[Collected data]
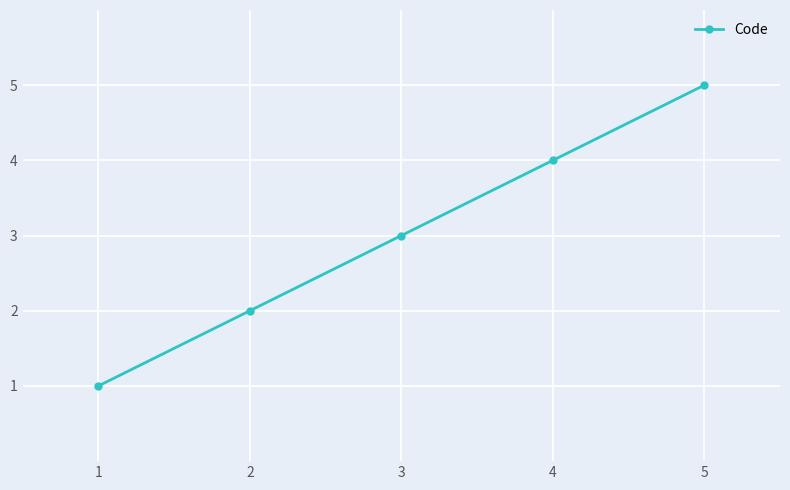

What is the maximum value shown in the chart?

5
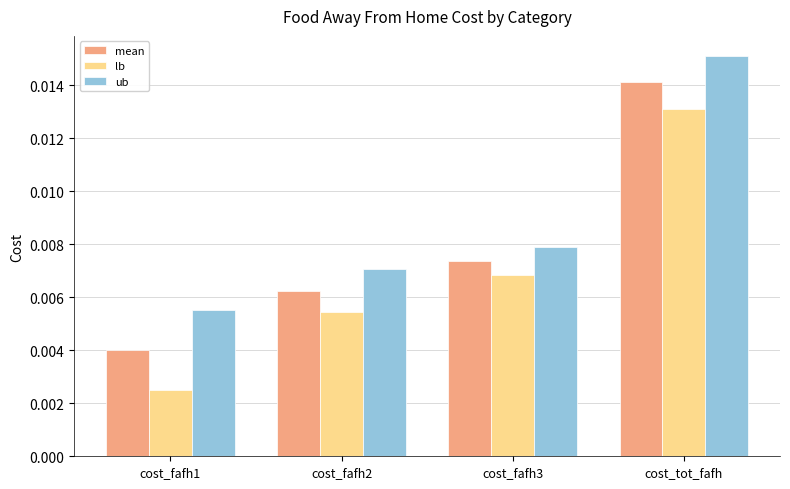

How many bars are there in total?

12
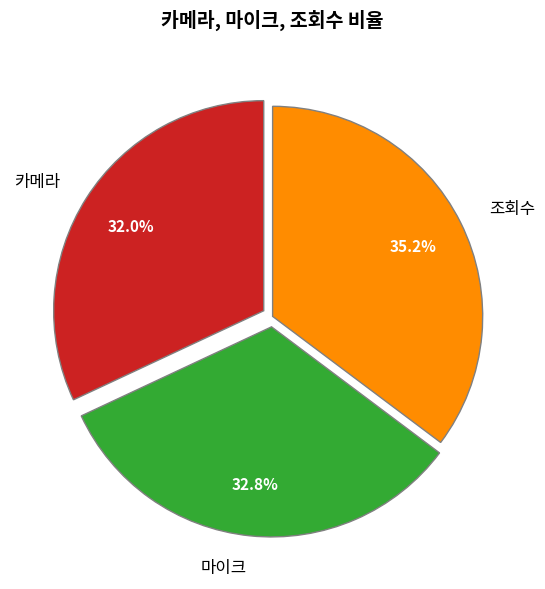

Is the sum of 조회수 and 마이크 greater than half?

Yes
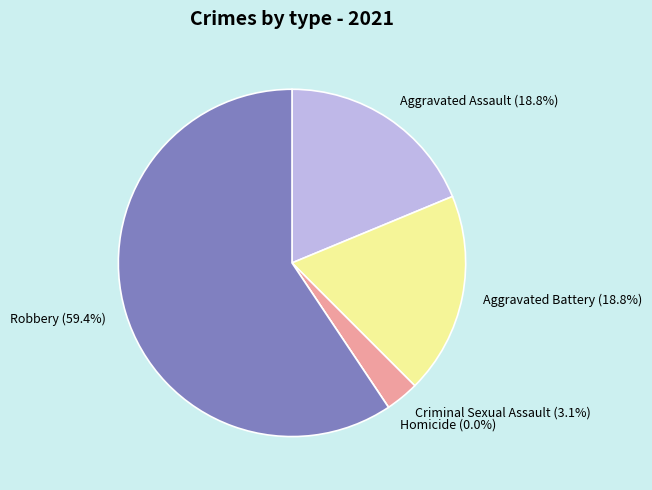

To the nearest percent, what portion does Aggravated Assault represent?

19%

**Exercise**:
Can you rewrite the records from the line containing "Is the sum of 조회수 and 마이크 greater than half?" through the end, swapping "greater than" for "more than" and changing nothing else? Give only those lines, with the pictures left out.

**Answer to this exercise**:
Is the sum of 조회수 and 마이크 more than half?

Yes

To the nearest percent, what portion does Aggravated Assault represent?

19%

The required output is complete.